Once the call arrived from Maher to link up with the London squad, Healy had little hesitation. Even though things tailed off at the end, London enjoyed a fine Division 4 campaign. They beat Carlow, Waterford and Leitrim in their opening three games to sit on top of the table. 

Defeats followed against Wexford and Sligo, before they gave strong displays against promoted sides Cavan and Tipperary in narrow losses. 

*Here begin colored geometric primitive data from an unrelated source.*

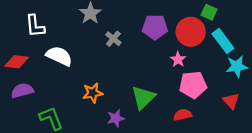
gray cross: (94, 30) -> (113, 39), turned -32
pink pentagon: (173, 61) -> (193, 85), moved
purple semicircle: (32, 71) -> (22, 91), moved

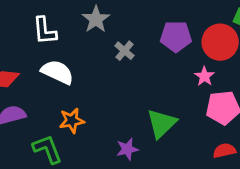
white L-shape: (35, 26) -> (45, 31), moved
orange star: (93, 93) -> (72, 121), moved
red semicircle: (183, 115) -> (224, 151), moved

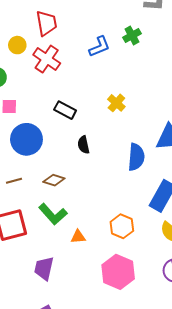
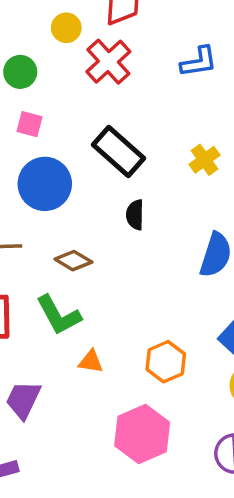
black rectangle: (65, 110) -> (118, 151), size x1.4

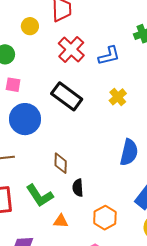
red cross: (108, 62) -> (71, 49), moved
blue L-shape: (199, 62) -> (109, 56), moved
black semicircle: (135, 215) -> (78, 188), moved
brown diamond: (73, 261) -> (61, 163), moved, turned 65

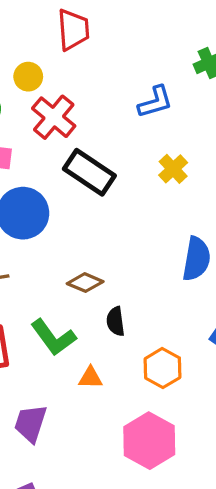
yellow circle: (30, 26) -> (28, 77), moved
red cross: (71, 49) -> (54, 117), moved
brown diamond: (61, 163) -> (85, 283), turned -65

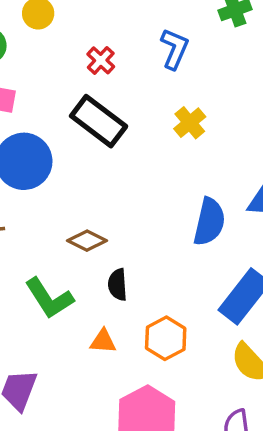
blue L-shape: (155, 102) -> (175, 49), turned -54
red cross: (54, 117) -> (101, 60), moved, size x0.6
orange triangle: (90, 378) -> (103, 341), moved

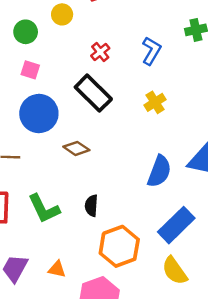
brown diamond: (87, 241) -> (76, 148), moved
orange hexagon: (166, 338) -> (119, 246), size x1.4
orange triangle: (103, 341) -> (57, 269), moved

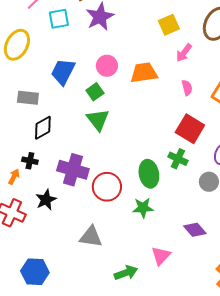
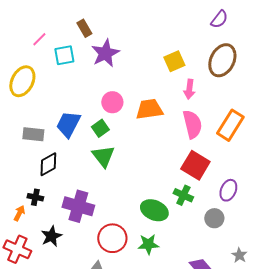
pink arrow: (184, 53) -> (189, 89), turned -30
blue trapezoid: (63, 72) -> (68, 124), moved
pink semicircle: (187, 88) -> (192, 124), size x1.8
green ellipse: (149, 174) -> (154, 210), turned -56
red circle: (107, 187) -> (112, 238), moved

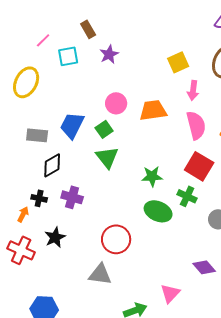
purple star: (105, 53) -> (109, 54), size x0.7
purple cross: (78, 206) -> (72, 197), moved, size x0.7
green star: (148, 244) -> (152, 176), moved

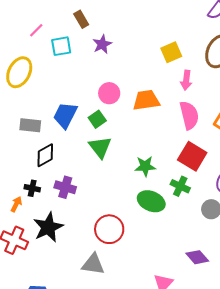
black star: (55, 237) -> (48, 227), size x1.4

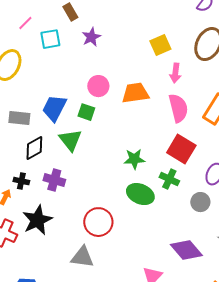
green square: (97, 119) -> (86, 112), turned -36
green triangle: (100, 147) -> (70, 140), moved
purple diamond: (197, 257) -> (186, 250), size x1.4

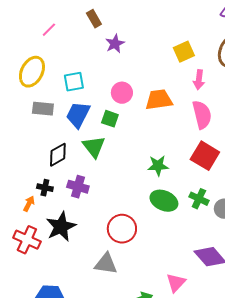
cyan square: (50, 39) -> (74, 82), moved
gray rectangle: (19, 118) -> (43, 109), moved
green cross: (169, 179) -> (199, 199), moved

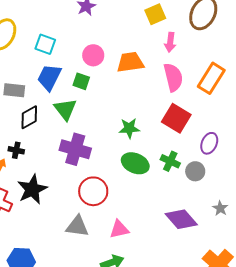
cyan square: (74, 82) -> (45, 44), turned 30
gray rectangle: (43, 109) -> (14, 90), moved
purple cross: (78, 187) -> (75, 149), moved, size x1.4
pink triangle: (176, 283) -> (119, 229), moved, turned 35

“I don’t know if it’s London’s best ever league but it was a competitively league for us, it’s probably due to the competition for places,” he explains. “There’s a fair amount of fellas looking for spots and pushing to get on.

“The drive is still there for me, absolutely,” he says. “Sometimes it’s not even necessarily a drive it’s just I really enjoy it. I land in to training an hour, an hour and 15 minutes before and a few lads would be in there cracking jokes.

“It’s non-stop slagging and craic, just having that fun. I love being part of that. To me, playing county gives my life great direction. You get up in the morning and you’re thinking about what you eat for breakfast.

“It motivates you, it seeps through all parts of your life. It gives my life great direction anyway to be involved in a team that are bigger than yourself. I just love it, I have that drive to try and compete.

“I’m probably finding it harder now to keep up with the pace if you like. I’m having to work very hard to try get up to that that pace but I’m really enjoying it as well, I have to say.”

15 years after his made his senior inter-county debut with the Laois hurlers, Healy will begin his latest championship campaign for the Exiles. Beat Leitrim next Sunday and they’ll play either Mayo or Galway in the semi-final.

“It’s always a great occasion in Ruislip. I used to go out every year to watch it anyway and it was always big crowd, great atmosphere. Usually the Connacht team brings good travelling support, it’s a big occasion.

“Even there would be a lot of emigrants from those counties in London anyway. So you have a great crowd out at the games, great atmosphere and hopefully it will be a good day and we get better weather than when we played them in February.”